Server

HOWTO: Clean Up Content

Updated: June 14, 2024

This documentation explains what options are available to clean up your orphaned content, which one(s) you should pick based on your situation and how to apply them.

How Nuxeo Cleans Up Content

Nuxeo Server is designed to give you complete control over your content and how you dispose of it.

For example, you may need to keep logs to prove compliance even if the document was deleted, or you may want to keep completed workflows around in order to build analytics and gather insights. To cover for such use cases, Nuxeo Server offers specific ways to dispose of orphaned content, and you need to leverage them explicitly.

Read on to discover what options are available to you, when, how and why you should leverage them.

Available Options

Cleaning Up Orphaned Versions for Deleted Documents

When deleting permanently a document, all its versions are deleted automatically.

A version stays referenced and therefore is not removed if:

  • Any proxy points to a version in the version history of any live document
  • In the case of a tree snapshot if there is a snapshot containing a version in the version history of any live document.

However when deleting documents recursively on large folder it may result in versions not being cleanup, leaving orphaned versions. Since LTS 2021 HF45 this case is properly handled when using a MongoDB backend, still you might have legacy orphaned versions remaining.

In order to clean up orphaned versions, Nuxeo Server offers a dedicated REST API endpoint to perform a Full Garbage Collection.

This endpoint leverages a bulk action, meaning that it is scalable for any repository size and can be easily monitored, even in a context where it could end up being a long-running action.

To get the maximum benefit from your cleanup, it is recommended to leverage this option before cleaning up orphaned binaries, as removing versions may produce new orphaned binaries.

Cleaning Up Orphaned Binaries

Nuxeo Server deduplicates content in order to optimize storage costs. This means that multiple documents may reference the same file, and yet it will be stored only once.

When deleting permanently a document, other documents may still reference some or all of the files it holds. If not, then these files are considered orphaned.

If you started using Nuxeo after LTS 2021 HF35, orphaned files are cleaned up automatically through a background task. If you chose to disable this feature, an on demand option exists as well.

If you started using Nuxeo before LTS 2021 HF35, then you may need to run some migration steps to gain access to this feature. This will prevent new orphaned files to be created. Existing orphaned files can be cleaned up using the on demand cleanup option.

You can learn how to use this option in the Garbage Collecting Orphaned Blobs documentation.

Cleaning Up Completed Workflows

Workflows are stored as documents in Nuxeo Server. Each time a workflow is started, new documents are created for each step in the workflow. This means that if you leverage workflows heavily, your document count will grow along.

To mitigate this, workflows in state "done" or "canceled" are deleted automatically on a daily basis along with all the steps they contained.
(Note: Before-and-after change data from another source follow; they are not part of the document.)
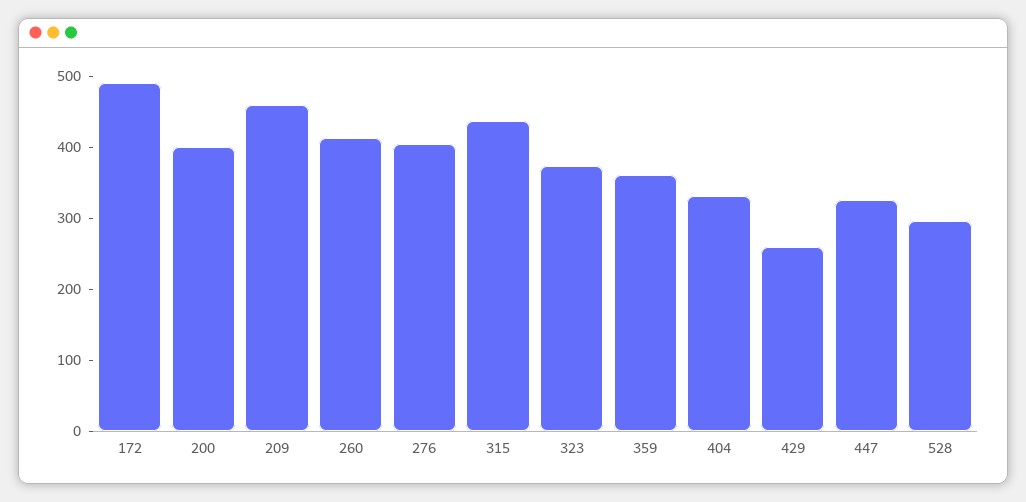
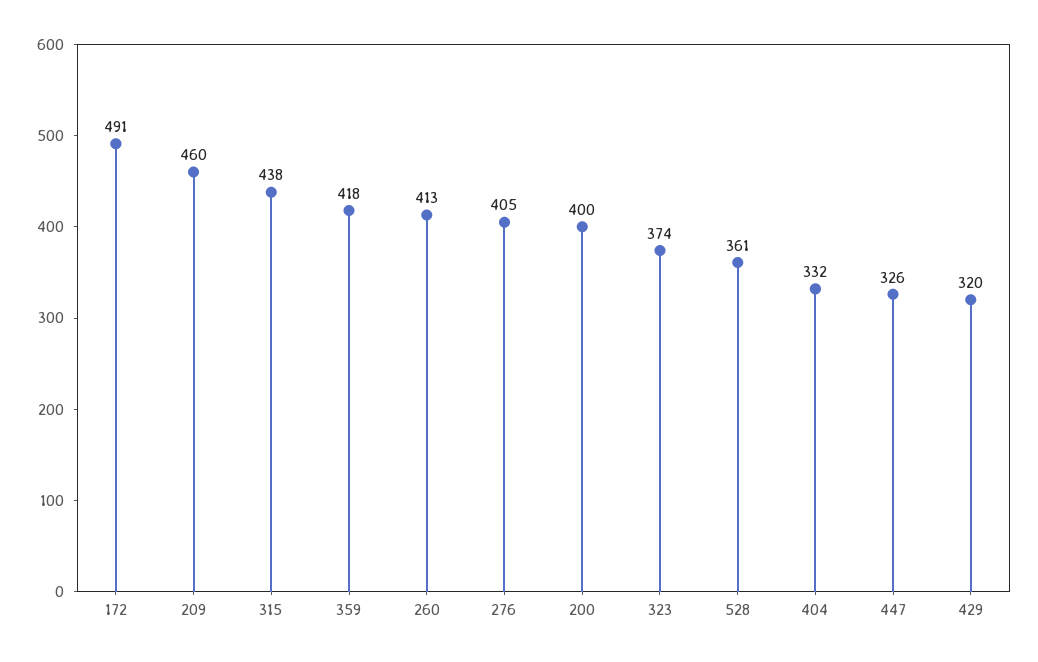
  {
    "172": 491,
    "200": 400,
    "209": 460,
    "260": 413,
    "276": 405,
    "315": 438,
    "323": 374,
-   "359": 360,
+   "359": 418,
    "404": 332,
-   "429": 260,
+   "429": 320,
    "447": 326,
-   "528": 300
+   "528": 361
  }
And since LTS 2021 HF35, this automatic removal uses a bulk action to make it even more scalable.

In addition to this mechanism, it is possible to do further cleanup with the following actions:

By setting the nuxeo.routing.cleanup.workflow.instances.orphan nuxeo.conf property to true (false by default), the DocumentRoutingWorkflowInstancesCleanup listener will also remove orphan workflows daily.

A new management rest API endpoint is also available to perform a workflow garbage collection on demand. See the workflows endpoint documentation. Reasons to use it include:

  • You disabled the automatic workflow cleanup using configuration in order to build reports or gather data on your workflows
  • You did not enable the nuxeo.routing.cleanup.workflow.instances.orphan nuxeo.conf property yet
  • Before LTS 2021 HF35, workflows were not cleaned up in some specific scenarios

Cleaning Up Audit Logs

Audit logs keep track of all the activity for documents handled in Nuxeo Server. You may need it for security audits or to prove compliance for example. Therefore, it is kept forever until you explicitly choose to delete it, even for deleted documents.

You can learn how to use this option in our dedicated Purging Audit Logs documentation.